Sul tema della legalità e della sicurezza la sinistra cosiddetta riformista da tempo dice di aver infranto i tabù conservati nell’armadio ideologico. Sindaci sceriffi, tolleranza zero, legge e ordine sono entrati nell’armamentario propagandistico e Giuliano Amato continua a prospettare un «pacchetto sicurezza» che dovrebbe rendere meno dura e pericolosa la vita nelle città. È credibile il ravvedimento, su temi così delicati, della sinistra riformista? Un modo per sciogliere questo quesito ci sarebbe, c’è, è quello di applicare le norme già esistenti senza aspettare le misure miracolistiche delle «gride» che verranno. Prendiamo Milano.

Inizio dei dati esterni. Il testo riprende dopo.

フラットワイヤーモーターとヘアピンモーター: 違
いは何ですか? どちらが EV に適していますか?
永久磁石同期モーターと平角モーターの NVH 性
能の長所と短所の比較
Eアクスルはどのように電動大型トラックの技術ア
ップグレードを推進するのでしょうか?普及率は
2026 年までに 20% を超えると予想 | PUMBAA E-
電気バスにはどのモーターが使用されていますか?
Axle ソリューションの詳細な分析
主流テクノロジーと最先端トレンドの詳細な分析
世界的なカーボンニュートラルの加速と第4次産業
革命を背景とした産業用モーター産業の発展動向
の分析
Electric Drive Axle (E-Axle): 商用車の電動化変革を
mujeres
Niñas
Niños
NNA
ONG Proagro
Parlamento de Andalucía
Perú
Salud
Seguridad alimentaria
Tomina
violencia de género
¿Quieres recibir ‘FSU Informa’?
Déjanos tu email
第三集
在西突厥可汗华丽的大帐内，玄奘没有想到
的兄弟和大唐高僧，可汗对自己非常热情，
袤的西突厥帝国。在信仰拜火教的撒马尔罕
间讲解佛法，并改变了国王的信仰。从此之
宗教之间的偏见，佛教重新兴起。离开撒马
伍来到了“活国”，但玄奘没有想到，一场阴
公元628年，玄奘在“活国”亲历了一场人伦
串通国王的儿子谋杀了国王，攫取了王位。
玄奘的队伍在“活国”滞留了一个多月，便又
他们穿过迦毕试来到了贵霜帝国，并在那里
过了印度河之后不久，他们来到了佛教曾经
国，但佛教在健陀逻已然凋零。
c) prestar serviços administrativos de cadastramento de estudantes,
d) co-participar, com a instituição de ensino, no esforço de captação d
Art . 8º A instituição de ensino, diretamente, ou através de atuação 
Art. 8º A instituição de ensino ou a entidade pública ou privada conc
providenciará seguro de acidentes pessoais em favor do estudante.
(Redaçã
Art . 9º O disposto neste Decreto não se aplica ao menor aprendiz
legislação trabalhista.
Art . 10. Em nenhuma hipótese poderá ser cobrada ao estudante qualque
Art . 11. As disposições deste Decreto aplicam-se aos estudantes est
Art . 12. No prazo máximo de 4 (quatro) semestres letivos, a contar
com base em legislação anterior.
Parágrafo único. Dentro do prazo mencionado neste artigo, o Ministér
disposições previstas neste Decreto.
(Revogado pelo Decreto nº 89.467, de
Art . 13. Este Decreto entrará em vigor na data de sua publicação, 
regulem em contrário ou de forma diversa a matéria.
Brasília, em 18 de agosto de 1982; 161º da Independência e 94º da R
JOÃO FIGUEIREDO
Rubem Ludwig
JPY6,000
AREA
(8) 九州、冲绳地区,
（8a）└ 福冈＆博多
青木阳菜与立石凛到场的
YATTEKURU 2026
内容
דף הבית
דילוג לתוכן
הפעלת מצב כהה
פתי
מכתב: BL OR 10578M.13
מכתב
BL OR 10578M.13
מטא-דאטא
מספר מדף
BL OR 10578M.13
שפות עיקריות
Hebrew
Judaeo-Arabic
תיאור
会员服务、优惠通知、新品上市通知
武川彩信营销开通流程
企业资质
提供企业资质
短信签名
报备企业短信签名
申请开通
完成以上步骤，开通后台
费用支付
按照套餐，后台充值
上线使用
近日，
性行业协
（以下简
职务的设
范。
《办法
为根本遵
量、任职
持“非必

In questa nostra città, come ha documentato il Giornale, ci sono ancora dodici centri sociali, con in testa il Leoncavallo, che sono palesemente fuorilegge. Su parecchi di loro si è inutilmente esercitata l’azione della magistratura, che ne ha indicato malefatte e illeciti, eppure questi centri proseguono la loro attività occupando abusivamente proprietà pubbliche e private. Sono diventati veri e propri monumenti all’illegalità, al disprezzo della legge e suona falso e ridicolo proporre di introdurre il nuovo reato di porto abusivo di bombolette spray quando si tollerano questi che sono spesso notori centri operativi di «graffitari». Nei confronti di queste singolari istituzioni fuorilegge si opera con una circospezione che è molto vicina al lassismo. Le ordinanze di sgombero slittano e si rincorrono, molti dei giovani che nei centri vivono sono convinti che nessuno li farà mai sloggiare. Il ministro dell’Interno ha l’occasione di dimostrare che il tempo della sbracatura è finito. Per porre fine a questa illegalità, che ne fomenta altre, non c’è bisogno di modificare codici e procedure. Basterebbe la volontà di essere seri nel voler restituire le città ai cittadini rispettosi della legge.